#### TASK DIRECTIONS:
Can you repeat, word for word, the part of the listing that opens with the line containing "order: Lepidoptera" and closes with the listing's last line, leaving out the pictures?

#### Dataset records:
┌──

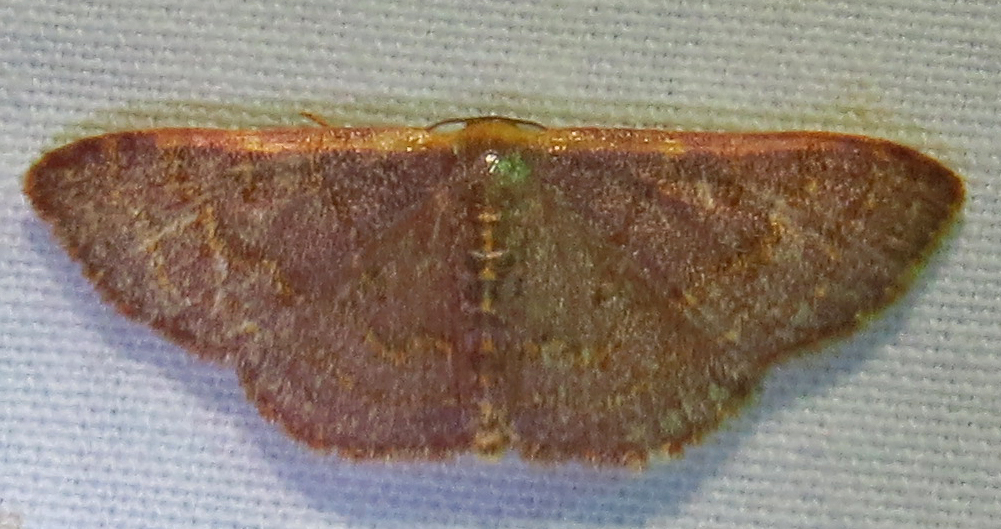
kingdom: Animalia
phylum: Arthropoda
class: Insecta
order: Lepidoptera
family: Geometridae
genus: Leptostales
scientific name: Leptostales pannaria
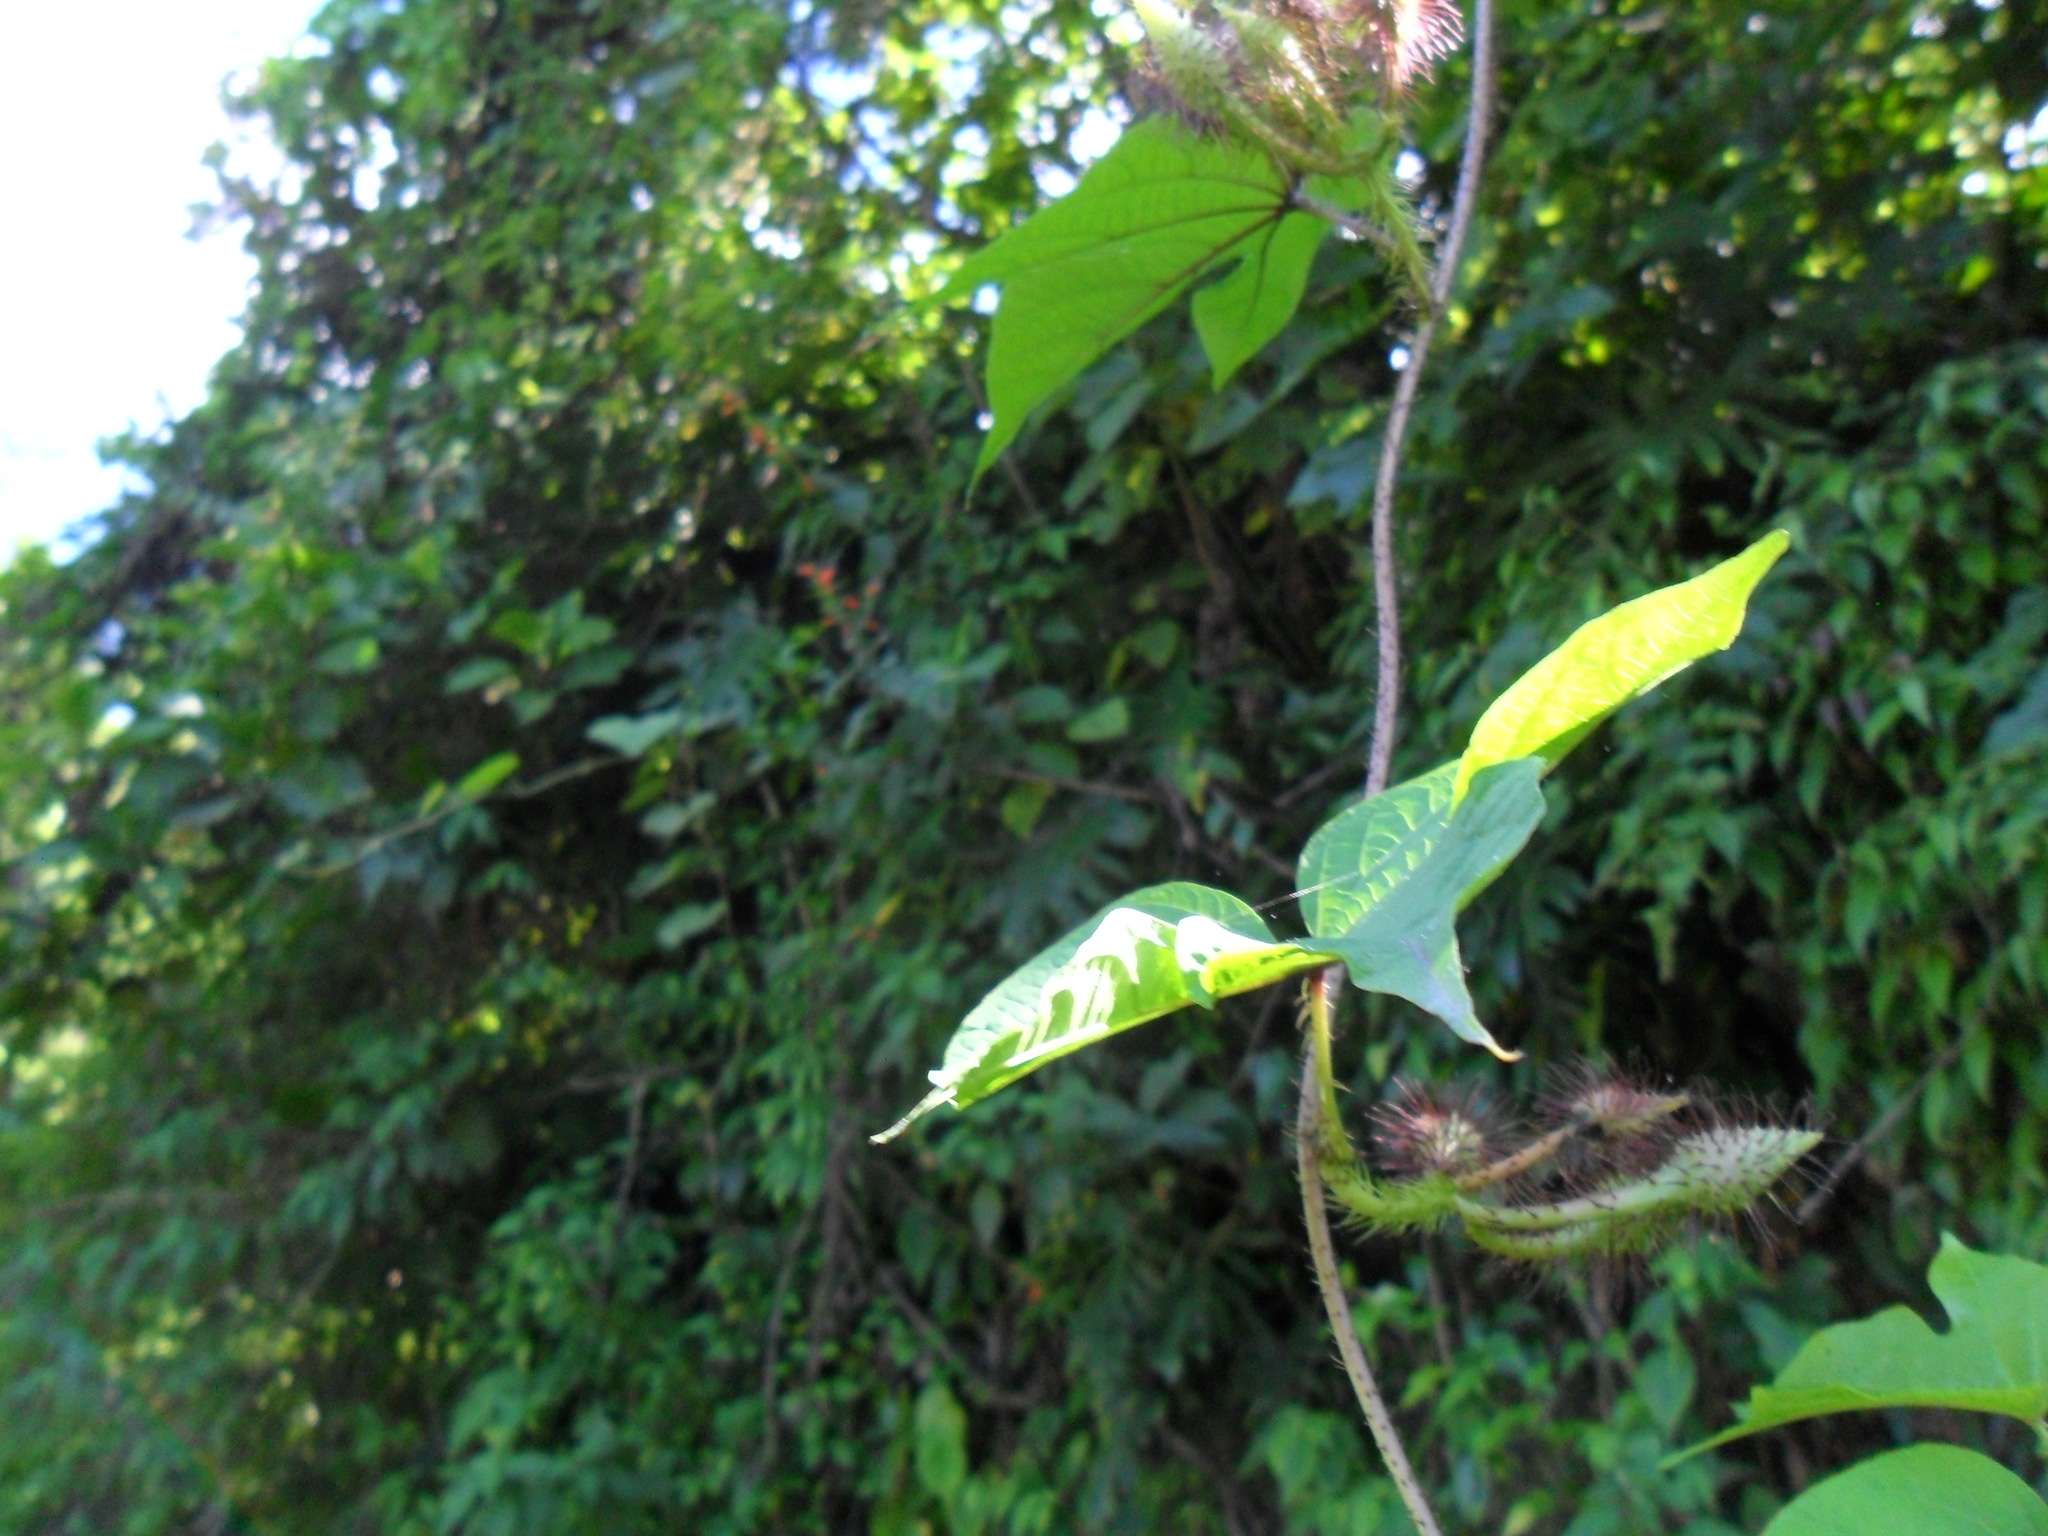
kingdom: Plantae
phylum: Tracheophyta
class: Magnoliopsida
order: Solanales
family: Convolvulaceae
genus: Ipomoea
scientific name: Ipomoea setosa
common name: Brazilian morning-glory
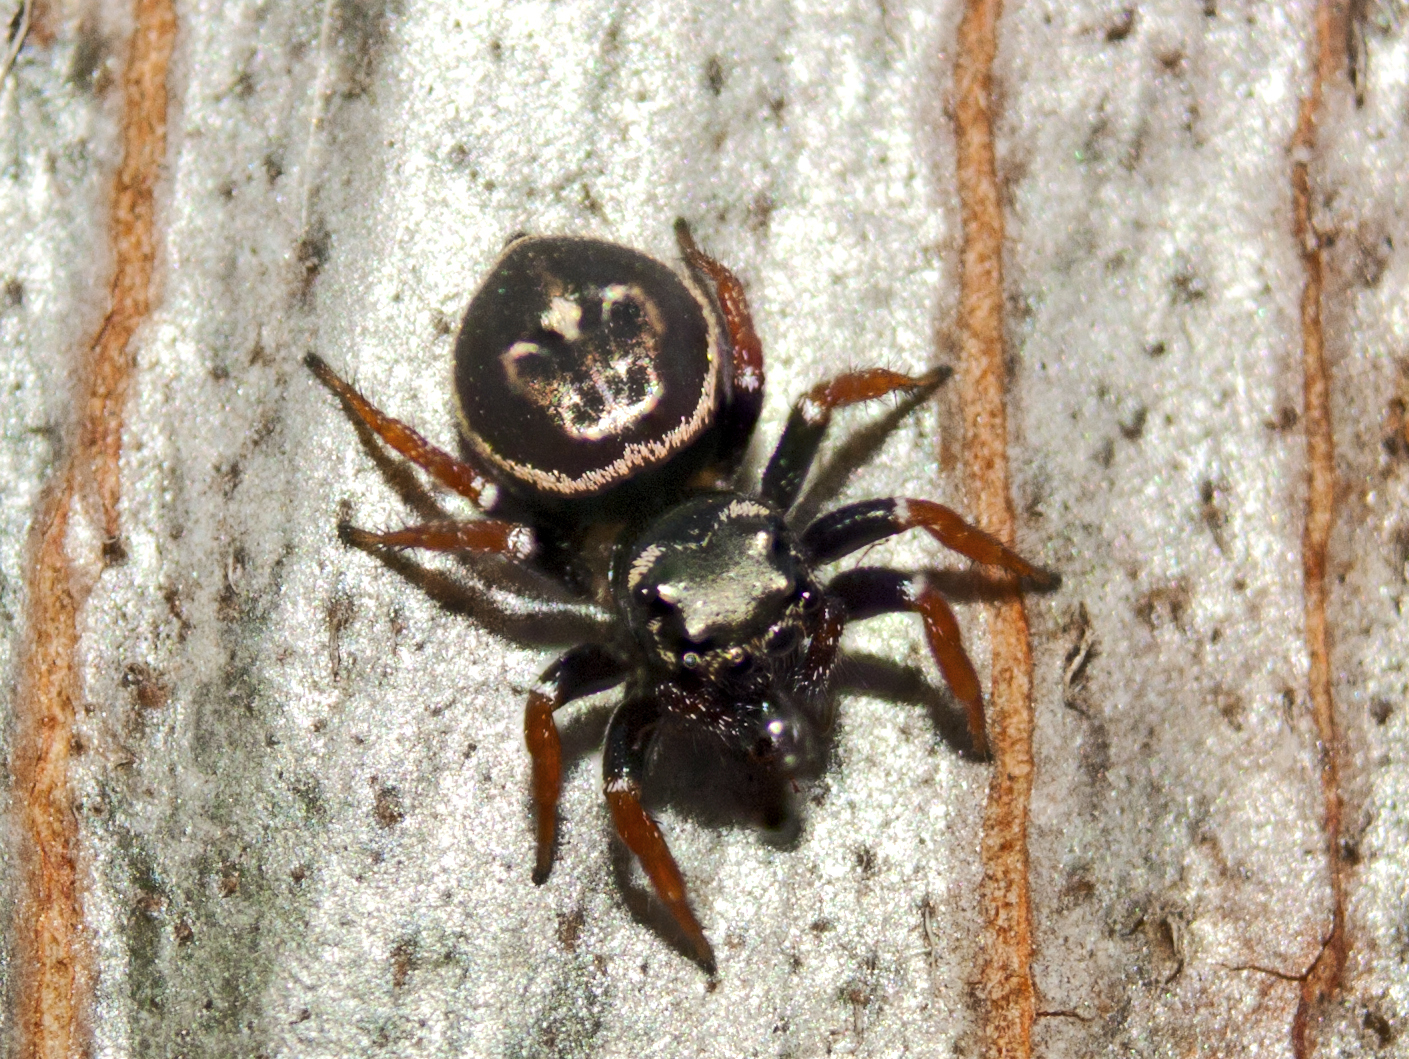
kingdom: Animalia
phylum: Arthropoda
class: Arachnida
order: Araneae
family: Salticidae
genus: Zenodorus
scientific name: Zenodorus orbiculatus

└──

#### TASK SOLUTION:
order: Lepidoptera
family: Geometridae
genus: Leptostales
scientific name: Leptostales pannaria
kingdom: Plantae
phylum: Tracheophyta
class: Magnoliopsida
order: Solanales
family: Convolvulaceae
genus: Ipomoea
scientific name: Ipomoea setosa
common name: Brazilian morning-glory
kingdom: Animalia
phylum: Arthropoda
class: Arachnida
order: Araneae
family: Salticidae
genus: Zenodorus
scientific name: Zenodorus orbiculatus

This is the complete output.